Volcano

Volcano collects internal processor faults, parameter plane network faults, and node faults, and stores the collected information as external information in ConfigMap of Kubernetes for external query and use.

The query command is kubectl describe cm -n volcano-system vcjob-fault-npu-cm. The command output is as follows. For details about the key parameters, see Table 1.
Name:         vcjob-fault-npu-cm
Namespace:    volcano-system
Labels:       <none>
Annotations:  <none>

Data
====
fault-node:
----
[{"FaultDeviceList":[{"fault_type":"CardNetworkUnhealthy","npu_name":"Ascend910-0","fault_level":"PreSeparateNPU","fault_handling":"PreSeparateNPU","large_model_fault_level":"PreSeparateNPU","fault_code":"81078603"},{"fault_type":"CardUnhealthy","npu_name":"Ascend910-4","fault_level":"SeparateNPU","fault_handling":"SeparateNPU","large_model_fault_level":"SeparateNPU","fault_code":"A8028801,A4028801,80E18402,80E18401"}],"NodeName":"node133","UnhealthyNPU":["Ascend910-4"],"NetworkUnhealthyNPU":["Ascend910-0"],"NodeDEnable":true,"NodeHealthState":"CardUnhealthy","UpdateTime":1744182212}]
remain-retry-times:
----


BinaryData
====

Events:  <none>
Table 1 Description of the vcjob-fault-npu-cm field

Parameter

Description

Value

Remarks

fault-node

Information about the faulty node

-

-

- NodeName

Node name

String

-

- UpdateTime

-

64-bit integer

-

- UnhealthyNPU

Faulty processors on the faulty node

String slice

-

- NetworkUnhealthyNPU

Processors with faulty network on the faulty node

String slice

-

- NodeDEnable

Whether to detect node status

  • True
  • False

-

- NodeHealthState

Node health status

String

-

FaultDeviceList

-

-

-

- fault_type

Fault type object

  • CardUnhealthy: processor fault
  • CardNetworkUnhealthy: processor network fault
  • NodeUnhealthy: node fault

-

- npu_name

Name of the faulty processor. This parameter is left empty if the node is faulty.

String

-

- fault_level

Fault handling type. This parameter is left empty for node faults.

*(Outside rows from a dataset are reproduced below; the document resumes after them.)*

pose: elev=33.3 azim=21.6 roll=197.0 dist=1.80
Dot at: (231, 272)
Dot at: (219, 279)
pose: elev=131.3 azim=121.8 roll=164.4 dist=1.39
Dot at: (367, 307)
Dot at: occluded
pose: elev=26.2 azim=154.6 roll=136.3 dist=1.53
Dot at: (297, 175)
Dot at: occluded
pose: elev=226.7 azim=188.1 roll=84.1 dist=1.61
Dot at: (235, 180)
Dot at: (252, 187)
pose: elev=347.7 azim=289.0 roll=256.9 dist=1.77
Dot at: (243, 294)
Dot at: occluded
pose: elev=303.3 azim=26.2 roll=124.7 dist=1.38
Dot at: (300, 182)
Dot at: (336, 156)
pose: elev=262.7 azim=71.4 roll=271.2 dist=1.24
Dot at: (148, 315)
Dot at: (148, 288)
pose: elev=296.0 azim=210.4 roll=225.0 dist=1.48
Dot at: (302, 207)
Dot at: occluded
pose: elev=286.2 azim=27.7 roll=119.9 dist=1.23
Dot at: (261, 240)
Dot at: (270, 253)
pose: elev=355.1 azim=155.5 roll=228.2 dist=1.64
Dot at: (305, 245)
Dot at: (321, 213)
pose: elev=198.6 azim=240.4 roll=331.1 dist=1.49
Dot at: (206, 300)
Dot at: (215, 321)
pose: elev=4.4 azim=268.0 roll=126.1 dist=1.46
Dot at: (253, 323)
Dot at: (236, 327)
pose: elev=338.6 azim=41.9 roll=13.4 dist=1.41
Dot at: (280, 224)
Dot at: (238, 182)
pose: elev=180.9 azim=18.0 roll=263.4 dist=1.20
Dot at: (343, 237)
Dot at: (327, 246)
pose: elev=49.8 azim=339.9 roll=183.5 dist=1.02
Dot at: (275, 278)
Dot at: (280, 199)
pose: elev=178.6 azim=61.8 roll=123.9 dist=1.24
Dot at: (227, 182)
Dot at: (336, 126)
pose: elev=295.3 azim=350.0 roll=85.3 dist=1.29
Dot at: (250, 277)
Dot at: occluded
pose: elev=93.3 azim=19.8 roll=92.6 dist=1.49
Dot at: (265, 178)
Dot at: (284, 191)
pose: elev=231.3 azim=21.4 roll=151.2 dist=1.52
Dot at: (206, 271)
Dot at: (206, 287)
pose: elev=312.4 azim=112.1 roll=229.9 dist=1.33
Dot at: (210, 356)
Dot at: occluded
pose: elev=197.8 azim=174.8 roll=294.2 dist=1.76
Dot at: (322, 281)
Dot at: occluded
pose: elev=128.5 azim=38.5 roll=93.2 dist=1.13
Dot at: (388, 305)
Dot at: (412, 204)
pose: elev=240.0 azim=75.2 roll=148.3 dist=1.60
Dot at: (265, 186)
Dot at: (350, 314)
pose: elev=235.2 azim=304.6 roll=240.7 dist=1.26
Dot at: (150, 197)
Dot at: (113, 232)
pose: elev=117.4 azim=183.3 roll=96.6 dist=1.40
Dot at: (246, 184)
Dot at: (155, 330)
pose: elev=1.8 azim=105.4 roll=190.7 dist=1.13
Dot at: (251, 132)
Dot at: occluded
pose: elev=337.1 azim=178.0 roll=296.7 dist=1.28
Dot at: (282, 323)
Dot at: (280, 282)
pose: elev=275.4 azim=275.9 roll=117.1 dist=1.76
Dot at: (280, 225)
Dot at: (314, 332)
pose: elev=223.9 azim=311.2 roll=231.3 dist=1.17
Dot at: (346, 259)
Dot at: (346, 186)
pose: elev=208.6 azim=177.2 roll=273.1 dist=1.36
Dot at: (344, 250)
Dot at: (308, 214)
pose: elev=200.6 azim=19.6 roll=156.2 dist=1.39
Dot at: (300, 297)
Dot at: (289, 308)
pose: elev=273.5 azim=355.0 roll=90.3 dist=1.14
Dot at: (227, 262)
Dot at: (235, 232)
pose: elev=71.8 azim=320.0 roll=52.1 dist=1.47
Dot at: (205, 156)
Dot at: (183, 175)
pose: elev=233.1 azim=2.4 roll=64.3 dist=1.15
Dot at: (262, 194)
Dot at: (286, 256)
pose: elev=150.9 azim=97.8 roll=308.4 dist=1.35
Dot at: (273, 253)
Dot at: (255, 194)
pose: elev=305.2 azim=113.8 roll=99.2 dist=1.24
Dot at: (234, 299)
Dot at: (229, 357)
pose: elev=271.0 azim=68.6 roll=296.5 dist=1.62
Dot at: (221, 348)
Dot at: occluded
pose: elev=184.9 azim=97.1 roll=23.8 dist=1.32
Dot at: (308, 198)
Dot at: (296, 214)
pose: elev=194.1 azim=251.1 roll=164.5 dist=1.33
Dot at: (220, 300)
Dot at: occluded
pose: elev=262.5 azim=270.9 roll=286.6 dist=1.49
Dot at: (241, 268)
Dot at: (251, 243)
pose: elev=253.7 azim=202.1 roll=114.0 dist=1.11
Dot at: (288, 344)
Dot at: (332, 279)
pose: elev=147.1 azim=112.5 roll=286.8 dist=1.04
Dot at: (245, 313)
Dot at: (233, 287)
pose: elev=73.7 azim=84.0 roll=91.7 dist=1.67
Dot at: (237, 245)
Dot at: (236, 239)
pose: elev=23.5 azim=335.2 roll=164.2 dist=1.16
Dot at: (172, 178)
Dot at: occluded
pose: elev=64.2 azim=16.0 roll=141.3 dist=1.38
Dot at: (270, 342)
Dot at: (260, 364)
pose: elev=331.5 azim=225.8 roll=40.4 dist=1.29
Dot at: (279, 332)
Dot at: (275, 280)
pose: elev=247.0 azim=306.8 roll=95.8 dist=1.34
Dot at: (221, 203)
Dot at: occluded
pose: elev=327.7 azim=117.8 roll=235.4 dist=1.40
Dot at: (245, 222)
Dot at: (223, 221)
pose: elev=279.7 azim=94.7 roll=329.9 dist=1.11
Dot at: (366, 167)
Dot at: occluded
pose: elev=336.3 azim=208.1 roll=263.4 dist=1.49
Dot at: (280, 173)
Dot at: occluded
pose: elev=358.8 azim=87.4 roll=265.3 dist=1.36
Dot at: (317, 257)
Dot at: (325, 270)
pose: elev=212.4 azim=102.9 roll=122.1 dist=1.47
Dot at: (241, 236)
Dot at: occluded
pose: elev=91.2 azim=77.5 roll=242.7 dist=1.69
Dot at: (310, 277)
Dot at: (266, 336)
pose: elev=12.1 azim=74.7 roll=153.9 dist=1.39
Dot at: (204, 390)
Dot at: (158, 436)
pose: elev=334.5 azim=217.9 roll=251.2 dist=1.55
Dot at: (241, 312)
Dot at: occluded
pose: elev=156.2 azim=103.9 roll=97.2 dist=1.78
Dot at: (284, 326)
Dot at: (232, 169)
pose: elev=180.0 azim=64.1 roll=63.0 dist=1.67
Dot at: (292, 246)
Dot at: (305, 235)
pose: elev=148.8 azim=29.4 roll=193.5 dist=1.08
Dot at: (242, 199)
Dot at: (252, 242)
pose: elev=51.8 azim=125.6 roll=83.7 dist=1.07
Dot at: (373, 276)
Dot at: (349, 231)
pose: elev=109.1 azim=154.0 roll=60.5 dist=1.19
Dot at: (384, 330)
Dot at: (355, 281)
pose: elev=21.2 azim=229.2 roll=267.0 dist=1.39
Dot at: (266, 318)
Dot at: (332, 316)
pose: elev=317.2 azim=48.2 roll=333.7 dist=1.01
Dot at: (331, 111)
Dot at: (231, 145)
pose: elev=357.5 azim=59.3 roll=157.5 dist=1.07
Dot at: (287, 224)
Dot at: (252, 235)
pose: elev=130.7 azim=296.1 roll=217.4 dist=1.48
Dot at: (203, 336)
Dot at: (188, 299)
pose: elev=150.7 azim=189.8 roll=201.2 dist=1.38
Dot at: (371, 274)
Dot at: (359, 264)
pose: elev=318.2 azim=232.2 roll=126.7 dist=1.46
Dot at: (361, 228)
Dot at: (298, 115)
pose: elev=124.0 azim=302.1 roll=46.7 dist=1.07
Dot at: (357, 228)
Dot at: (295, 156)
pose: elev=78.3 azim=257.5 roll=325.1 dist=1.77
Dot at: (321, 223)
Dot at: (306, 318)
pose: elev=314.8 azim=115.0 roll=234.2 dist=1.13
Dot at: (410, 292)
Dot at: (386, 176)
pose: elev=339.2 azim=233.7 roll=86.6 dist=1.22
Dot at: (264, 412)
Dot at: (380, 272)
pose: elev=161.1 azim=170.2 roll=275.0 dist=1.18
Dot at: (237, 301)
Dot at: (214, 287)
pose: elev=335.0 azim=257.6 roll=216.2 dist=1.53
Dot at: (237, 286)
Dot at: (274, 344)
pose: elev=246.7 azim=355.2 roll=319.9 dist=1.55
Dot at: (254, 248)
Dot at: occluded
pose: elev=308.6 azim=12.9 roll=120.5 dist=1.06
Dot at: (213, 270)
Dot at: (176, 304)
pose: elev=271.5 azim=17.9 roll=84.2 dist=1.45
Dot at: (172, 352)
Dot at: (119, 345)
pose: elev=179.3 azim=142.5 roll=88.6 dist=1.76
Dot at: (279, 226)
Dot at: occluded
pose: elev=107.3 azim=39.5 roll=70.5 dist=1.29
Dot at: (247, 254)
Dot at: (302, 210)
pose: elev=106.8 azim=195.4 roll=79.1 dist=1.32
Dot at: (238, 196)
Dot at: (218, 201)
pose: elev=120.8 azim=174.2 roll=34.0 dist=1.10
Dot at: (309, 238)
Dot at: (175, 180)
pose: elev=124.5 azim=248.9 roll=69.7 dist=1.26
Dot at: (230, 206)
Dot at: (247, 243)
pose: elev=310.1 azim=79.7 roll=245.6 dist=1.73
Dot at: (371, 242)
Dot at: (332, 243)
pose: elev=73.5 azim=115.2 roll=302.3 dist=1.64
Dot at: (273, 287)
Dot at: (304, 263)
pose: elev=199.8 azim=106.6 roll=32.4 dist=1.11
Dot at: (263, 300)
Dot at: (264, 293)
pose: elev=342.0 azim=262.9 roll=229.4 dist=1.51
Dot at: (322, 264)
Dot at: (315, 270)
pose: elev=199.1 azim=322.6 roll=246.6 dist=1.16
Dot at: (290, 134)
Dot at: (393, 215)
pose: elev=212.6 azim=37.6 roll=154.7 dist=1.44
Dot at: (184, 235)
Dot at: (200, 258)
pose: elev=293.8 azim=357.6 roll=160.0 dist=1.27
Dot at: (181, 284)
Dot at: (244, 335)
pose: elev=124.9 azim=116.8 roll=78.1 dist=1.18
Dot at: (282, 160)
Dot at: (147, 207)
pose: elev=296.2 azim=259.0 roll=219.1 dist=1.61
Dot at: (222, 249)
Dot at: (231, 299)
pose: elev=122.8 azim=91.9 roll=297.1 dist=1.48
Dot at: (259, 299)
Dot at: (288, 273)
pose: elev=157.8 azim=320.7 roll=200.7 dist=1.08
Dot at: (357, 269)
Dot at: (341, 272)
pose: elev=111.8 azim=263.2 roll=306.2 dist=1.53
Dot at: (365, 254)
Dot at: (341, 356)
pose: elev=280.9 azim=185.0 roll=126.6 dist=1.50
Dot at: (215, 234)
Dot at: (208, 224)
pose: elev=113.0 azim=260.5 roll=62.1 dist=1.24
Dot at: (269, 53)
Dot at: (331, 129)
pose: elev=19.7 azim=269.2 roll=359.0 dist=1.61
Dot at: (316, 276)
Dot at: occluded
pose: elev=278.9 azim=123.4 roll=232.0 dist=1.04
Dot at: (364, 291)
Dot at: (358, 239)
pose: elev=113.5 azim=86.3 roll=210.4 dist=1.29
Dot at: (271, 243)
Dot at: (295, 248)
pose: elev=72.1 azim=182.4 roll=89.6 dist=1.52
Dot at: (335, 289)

  • NotHandleFault: requires no handling.
  • RestartRequest: re-executes inference requests in the inference scenario, or re-executes training services in the training scenario.
  • RestartBusiness: re-executes services.
  • FreeRestartNPU: resets an idle processor when faults affect service execution.
  • RestartNPU: directly resets processors and re-executes services.
  • SeparateNPU: isolates processors.
  • PreSeparateNPU: pre-isolates processors and determines whether to perform rescheduling based on the actual running status of the training job.
NOTE:
  • The functions of large_model_fault_level, fault_level and fault_handling are the same. fault_handling is recommended.
  • When an inference job subscribes to fault information, a RestartRequest fault on its inference card will not trigger rescheduling if the fault lasts 60 seconds or less. If the fault persists for more than 60 seconds, the related processor is isolated and the job is rescheduled.

- fault_handling

- large_model_fault_level

- fault_code

Fault code, a string of characters separated by commas (,).

String

  • Disconnected: The processor network is disconnected.
  • heartbeatTimeOut: The node status is lost.

remain-retry-times

Information about remaining jobs that can be rescheduled

-

-

- UUID

Job UID

String

-

- Times

Number of times that remaining jobs can be rescheduled

Integer

-